Hierbei erläuterte der Sachverständige insbesondere, dass die Substanz DMT neben der Wahrnehmung geometrischer Muster - sog. Pseudohalluzinationen - in größeren Mengen aufgenommen sehr intensive psychedelische Erlebnisse, vielfach mit stark spirituell gefärbtem Empfinden, häufig auch mit außerkörperlichen Erfahrungen hervorrufe. In rituellem Zusammenhang sei DMT als Bestandteil des berauschenden Getränks „Ayahuasca“ vor allem aus Südamerika bekannt. Neben der psychischen Wirkung entfalte DMT auch eine stimulierende sowie kardiovaskuläre Wirkung und führe zu Beeinträchtigungen der Nieren- und Leberfunktion, wenngleich lebensbedrohliche Effekte durch DMT für sich genommen in der Regel nicht zu erwarten seien. Das Suchtpotential sei bei DMT, wie auch bei anderen psychedelischen Drogen, eher als gering zu bewerten, weise jedoch in seiner Wirkungsweise Übereinstimmungen mit Psilocin (dem typischen Wirkstoff halluzinogen wirkender Pilze) sowie auch mit LSD auf. Wie bei diesen Substanzen können auch bei DMT noch Monate bis Jahre nach der Einnahme Flashbacks mit Paranoia und Panikattacken auftreten, wenngleich die Wirkstärke im Vergleich zu Psilocin und LSD als schwächer und kürzer zu bewerten sei. Der im Urteil des Landgerichts Frankenthal hergeleitete Grenzwert zur nicht geringen Menge von 3,6 Gramm bei DMT sei bei Berücksichtigung der Mengen für eine Konsumeinheit (Dosierung bei inhalativem und oralem Konsum etwa 40 bis 100 mg pro Einheit) und bei Berücksichtigung der Wirkungsweise und Gefährlichkeit der Droge aus chemischtoxikologischer Sicht plausibel und nachvollziehbar.

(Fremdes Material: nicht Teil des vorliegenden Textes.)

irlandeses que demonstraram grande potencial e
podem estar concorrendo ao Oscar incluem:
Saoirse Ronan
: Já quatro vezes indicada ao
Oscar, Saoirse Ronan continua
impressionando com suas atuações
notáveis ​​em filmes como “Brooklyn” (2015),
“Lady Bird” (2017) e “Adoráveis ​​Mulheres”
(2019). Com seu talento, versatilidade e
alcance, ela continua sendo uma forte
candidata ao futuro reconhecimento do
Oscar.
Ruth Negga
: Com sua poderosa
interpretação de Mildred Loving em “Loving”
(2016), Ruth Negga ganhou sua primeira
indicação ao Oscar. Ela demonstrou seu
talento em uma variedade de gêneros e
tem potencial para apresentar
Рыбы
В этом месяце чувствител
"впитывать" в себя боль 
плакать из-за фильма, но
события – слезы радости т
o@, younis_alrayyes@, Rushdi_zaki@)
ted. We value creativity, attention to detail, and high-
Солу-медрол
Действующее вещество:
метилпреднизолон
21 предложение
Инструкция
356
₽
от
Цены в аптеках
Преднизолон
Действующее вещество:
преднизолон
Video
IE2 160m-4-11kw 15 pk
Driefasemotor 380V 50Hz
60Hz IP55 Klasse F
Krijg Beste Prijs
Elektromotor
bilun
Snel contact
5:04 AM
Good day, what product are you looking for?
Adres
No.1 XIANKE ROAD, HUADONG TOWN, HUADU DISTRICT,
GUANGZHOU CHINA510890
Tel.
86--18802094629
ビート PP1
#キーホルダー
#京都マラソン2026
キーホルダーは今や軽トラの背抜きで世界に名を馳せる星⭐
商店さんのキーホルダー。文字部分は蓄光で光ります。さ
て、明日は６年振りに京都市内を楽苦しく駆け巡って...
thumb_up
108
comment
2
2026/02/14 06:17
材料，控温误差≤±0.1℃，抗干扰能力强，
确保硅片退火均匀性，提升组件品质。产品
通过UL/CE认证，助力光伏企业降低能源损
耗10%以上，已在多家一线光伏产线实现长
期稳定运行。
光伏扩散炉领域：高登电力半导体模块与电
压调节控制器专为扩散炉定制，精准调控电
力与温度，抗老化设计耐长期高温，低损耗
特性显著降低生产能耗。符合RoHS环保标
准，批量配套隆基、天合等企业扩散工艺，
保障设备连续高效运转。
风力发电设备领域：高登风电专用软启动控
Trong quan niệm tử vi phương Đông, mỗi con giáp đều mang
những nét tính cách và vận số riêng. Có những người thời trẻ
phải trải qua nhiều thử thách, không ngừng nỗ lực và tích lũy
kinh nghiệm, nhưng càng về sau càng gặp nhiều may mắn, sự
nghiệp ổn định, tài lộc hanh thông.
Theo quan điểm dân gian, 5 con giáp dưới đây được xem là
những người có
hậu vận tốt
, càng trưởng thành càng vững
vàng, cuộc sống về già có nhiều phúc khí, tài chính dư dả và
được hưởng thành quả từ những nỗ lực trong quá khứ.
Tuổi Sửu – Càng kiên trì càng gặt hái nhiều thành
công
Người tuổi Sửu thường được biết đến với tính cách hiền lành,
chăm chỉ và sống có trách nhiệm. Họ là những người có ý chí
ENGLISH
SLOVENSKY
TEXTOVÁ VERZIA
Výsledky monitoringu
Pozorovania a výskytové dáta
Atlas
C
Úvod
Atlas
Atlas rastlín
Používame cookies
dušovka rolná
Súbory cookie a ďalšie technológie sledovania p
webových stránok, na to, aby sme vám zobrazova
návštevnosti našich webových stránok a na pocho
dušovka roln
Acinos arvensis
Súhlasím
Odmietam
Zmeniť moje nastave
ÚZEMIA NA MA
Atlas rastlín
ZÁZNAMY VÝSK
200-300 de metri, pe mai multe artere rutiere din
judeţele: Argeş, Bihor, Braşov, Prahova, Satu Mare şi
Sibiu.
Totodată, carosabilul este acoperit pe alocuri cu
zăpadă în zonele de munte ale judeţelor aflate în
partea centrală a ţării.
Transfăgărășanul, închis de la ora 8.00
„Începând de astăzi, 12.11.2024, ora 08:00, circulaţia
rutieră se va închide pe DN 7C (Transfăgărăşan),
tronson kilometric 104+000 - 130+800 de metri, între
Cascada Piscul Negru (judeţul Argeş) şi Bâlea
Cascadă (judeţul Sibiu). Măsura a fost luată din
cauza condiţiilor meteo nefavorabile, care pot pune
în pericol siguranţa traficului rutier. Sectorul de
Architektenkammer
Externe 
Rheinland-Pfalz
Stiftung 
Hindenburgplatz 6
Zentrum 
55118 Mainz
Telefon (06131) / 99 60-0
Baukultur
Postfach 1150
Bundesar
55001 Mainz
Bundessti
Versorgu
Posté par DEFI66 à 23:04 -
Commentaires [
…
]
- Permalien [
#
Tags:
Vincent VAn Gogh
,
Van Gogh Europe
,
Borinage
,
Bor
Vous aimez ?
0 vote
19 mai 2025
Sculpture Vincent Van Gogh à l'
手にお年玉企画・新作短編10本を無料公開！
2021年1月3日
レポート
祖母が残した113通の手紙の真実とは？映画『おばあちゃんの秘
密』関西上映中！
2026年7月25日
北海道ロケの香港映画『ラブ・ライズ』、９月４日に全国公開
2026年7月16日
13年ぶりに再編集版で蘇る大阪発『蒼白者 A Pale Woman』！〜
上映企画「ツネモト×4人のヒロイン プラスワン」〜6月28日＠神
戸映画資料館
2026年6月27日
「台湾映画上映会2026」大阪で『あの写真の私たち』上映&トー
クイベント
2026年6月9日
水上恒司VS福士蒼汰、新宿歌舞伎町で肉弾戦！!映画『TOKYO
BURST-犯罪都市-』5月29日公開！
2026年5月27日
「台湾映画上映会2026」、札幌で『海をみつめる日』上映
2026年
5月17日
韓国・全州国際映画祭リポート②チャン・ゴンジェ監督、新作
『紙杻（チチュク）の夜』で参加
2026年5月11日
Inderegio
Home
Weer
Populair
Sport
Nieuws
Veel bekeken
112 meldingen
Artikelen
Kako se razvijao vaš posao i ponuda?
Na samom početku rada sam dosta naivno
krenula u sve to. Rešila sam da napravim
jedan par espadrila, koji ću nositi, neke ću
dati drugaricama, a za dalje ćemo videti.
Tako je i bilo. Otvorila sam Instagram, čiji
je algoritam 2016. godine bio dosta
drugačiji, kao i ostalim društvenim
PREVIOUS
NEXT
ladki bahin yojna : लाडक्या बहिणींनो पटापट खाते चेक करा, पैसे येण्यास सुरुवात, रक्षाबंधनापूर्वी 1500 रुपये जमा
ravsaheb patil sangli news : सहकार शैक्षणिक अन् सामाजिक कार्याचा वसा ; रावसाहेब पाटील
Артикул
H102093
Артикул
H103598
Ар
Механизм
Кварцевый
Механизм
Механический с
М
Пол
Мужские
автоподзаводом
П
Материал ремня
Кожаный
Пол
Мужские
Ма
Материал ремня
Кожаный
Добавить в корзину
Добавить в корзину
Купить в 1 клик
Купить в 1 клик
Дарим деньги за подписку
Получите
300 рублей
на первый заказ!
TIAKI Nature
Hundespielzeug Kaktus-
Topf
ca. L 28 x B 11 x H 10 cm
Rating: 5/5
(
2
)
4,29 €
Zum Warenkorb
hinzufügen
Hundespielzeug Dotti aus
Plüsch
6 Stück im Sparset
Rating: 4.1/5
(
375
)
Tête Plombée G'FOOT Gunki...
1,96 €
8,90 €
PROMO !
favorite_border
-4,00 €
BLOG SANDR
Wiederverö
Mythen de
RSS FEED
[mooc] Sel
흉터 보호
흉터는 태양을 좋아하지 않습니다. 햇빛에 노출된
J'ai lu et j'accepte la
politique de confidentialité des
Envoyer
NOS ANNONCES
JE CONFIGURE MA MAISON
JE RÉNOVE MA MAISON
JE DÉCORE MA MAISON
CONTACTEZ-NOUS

Die zur Wirkungsweise und Gefährlichkeit der Droge DMT sachverständig beratene Kammer schließt sich daher der Rechtsauffassung des Landgerichts Frankenthal (Urteil vom 07.12.2012, Az. 2 KLs 5127 Js 10022/09 = BeckRS 2013, 1454) nach eigener rechtlicher Prüfung an.